Suspensions for children under eight will decrease if the department did a better job of managing the programs that it already had in place, he said.
“It is easy to ban suspensions,” Mulgrew wrote. “It is much harder to do the real work so suspensions are no longer necessary.”
The city touted new data showing that suspensions had dropped 32 percent in the first half of the 2015-16 school year when compared with the same period the previous school year.
But Mulgrew said in his letter that he was not sure whether the drop in suspensions was the result of district policies or administrators’ fear that they would face retribution for suspending students.

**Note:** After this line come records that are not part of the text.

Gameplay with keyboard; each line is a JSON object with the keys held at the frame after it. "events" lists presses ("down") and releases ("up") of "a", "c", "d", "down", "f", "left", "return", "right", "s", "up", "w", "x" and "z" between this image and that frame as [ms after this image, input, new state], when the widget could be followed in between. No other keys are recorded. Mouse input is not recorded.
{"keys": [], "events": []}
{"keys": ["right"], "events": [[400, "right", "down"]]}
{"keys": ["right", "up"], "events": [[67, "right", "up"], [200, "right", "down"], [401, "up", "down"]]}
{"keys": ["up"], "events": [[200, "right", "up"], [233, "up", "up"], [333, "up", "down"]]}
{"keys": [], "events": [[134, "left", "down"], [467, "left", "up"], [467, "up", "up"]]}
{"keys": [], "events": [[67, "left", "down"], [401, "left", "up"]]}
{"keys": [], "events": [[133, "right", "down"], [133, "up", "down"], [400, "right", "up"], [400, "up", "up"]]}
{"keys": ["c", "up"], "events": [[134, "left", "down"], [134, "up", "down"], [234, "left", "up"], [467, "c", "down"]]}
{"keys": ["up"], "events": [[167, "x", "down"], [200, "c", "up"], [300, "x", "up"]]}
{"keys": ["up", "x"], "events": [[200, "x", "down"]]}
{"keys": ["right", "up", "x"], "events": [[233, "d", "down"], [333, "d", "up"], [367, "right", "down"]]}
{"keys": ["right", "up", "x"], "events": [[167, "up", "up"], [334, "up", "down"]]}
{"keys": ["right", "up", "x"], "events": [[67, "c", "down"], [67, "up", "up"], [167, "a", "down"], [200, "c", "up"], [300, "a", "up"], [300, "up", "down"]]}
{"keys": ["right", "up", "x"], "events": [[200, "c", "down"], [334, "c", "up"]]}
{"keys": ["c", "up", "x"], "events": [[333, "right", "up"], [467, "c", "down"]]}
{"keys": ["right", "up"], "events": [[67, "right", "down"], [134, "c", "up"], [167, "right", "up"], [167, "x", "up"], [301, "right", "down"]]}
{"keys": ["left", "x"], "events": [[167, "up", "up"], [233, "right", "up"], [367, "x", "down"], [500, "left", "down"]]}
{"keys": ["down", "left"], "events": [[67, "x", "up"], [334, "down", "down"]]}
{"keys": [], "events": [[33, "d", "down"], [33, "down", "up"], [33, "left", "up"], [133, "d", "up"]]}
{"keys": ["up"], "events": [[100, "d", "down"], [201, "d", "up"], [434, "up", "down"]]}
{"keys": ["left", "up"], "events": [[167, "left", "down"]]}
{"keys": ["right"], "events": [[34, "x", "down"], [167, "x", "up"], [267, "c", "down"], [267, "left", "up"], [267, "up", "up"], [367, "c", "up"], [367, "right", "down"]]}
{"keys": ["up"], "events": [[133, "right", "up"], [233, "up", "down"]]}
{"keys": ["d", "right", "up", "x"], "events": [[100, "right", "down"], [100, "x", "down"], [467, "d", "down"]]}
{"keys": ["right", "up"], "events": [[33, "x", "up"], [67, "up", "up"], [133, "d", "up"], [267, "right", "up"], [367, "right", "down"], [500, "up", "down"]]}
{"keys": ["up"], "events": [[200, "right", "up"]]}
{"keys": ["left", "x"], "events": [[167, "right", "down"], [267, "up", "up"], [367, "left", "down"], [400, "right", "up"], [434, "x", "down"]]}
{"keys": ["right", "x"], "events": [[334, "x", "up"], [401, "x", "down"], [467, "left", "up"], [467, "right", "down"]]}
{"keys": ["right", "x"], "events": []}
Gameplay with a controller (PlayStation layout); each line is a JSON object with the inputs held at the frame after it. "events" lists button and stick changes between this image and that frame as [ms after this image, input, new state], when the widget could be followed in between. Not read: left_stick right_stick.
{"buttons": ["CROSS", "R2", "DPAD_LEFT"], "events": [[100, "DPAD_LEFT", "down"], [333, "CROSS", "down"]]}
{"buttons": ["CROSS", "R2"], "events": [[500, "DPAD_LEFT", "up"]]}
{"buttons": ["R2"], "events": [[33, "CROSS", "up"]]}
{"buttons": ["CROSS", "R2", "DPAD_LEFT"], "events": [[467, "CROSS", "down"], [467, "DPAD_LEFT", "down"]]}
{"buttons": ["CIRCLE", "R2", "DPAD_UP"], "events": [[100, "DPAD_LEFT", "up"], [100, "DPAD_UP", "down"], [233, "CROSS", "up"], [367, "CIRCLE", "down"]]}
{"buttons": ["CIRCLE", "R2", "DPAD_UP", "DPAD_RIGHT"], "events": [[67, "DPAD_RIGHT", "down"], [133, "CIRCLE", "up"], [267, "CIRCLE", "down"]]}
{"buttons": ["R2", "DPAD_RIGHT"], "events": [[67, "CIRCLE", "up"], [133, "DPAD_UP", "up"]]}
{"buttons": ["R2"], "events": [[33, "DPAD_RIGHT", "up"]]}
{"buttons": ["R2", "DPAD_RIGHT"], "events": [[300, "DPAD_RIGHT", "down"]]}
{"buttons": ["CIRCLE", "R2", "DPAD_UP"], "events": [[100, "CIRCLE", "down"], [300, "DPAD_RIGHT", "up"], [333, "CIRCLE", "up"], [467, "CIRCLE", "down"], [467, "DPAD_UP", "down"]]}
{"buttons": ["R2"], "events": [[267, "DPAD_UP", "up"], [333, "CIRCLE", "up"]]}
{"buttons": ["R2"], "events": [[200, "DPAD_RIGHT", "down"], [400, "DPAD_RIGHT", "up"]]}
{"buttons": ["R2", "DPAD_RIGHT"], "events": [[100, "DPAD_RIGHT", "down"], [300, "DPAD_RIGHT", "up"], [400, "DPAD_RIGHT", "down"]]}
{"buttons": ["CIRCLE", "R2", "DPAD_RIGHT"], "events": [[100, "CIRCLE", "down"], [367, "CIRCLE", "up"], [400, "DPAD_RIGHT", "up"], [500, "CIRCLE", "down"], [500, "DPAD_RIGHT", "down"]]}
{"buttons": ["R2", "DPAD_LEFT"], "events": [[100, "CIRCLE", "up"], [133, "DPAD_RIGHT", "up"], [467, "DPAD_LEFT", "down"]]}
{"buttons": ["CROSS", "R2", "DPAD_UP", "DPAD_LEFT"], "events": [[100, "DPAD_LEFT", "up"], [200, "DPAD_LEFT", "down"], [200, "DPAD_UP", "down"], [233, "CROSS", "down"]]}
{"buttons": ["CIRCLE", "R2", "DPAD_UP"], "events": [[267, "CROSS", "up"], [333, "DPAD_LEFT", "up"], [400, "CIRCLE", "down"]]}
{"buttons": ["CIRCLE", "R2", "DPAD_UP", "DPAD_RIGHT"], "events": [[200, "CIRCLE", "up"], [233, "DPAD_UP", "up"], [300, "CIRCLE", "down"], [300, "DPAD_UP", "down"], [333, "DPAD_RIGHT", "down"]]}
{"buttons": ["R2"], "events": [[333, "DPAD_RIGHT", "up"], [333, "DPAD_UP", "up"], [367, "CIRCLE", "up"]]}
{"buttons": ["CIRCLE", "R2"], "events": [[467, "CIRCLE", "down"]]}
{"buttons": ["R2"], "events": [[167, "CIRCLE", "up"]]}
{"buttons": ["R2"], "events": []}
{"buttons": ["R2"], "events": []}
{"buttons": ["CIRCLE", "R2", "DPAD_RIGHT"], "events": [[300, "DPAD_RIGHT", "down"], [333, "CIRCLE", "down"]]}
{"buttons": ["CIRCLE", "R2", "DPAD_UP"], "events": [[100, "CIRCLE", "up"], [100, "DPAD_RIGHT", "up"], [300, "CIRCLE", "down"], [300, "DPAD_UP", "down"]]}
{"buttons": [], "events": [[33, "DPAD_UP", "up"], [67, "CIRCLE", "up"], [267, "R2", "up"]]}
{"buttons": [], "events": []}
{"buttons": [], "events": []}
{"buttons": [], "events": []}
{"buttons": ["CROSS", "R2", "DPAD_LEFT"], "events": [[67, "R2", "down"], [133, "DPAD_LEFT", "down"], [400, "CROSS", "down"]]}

The city’s new policy will require schools to document positive supports and intervention that principals provide to students before suspending them. The city will also offer more mental health supports in high-need schools.
Earlier this year, Families for Excellent Schools published a report that showed an increase in violent incidents in the city’s schools. Those numbers, which drew from state Department of Education data, were higher than what the city reported. (The group was also behind a lawsuit against the city alleging that school violence had created an unsafe learning environment for students.)
The group published crime numbers again this week in light of the city’s new climate initiatives and data from the city showing that school crime had decreased. In an analysis of the city’s numbers, the New York Civil Liberties Union said it appeared that “nearly all police encounters were with students of color.”
Jeremiah Kittredge, the executive director of Families for Excellent Schools, said the city’s new climate initiatives were an acknowledgement by the city that it had a school violence problem.
“Unfortunately, today’s announcement is full of the misleading rhetoric that families have come to expect from the de Blasio administration,” Kittredge said.
“Chancellor Fariña and [Police] Commissioner Bratton may paint a rosy picture of decreased crime in schools, but the facts still remain—weapons recoveries are up 26%, violent incidents are up 23% and thousands of students lack relief from bullying, harassment and abuse,” he said, citing the group’s research.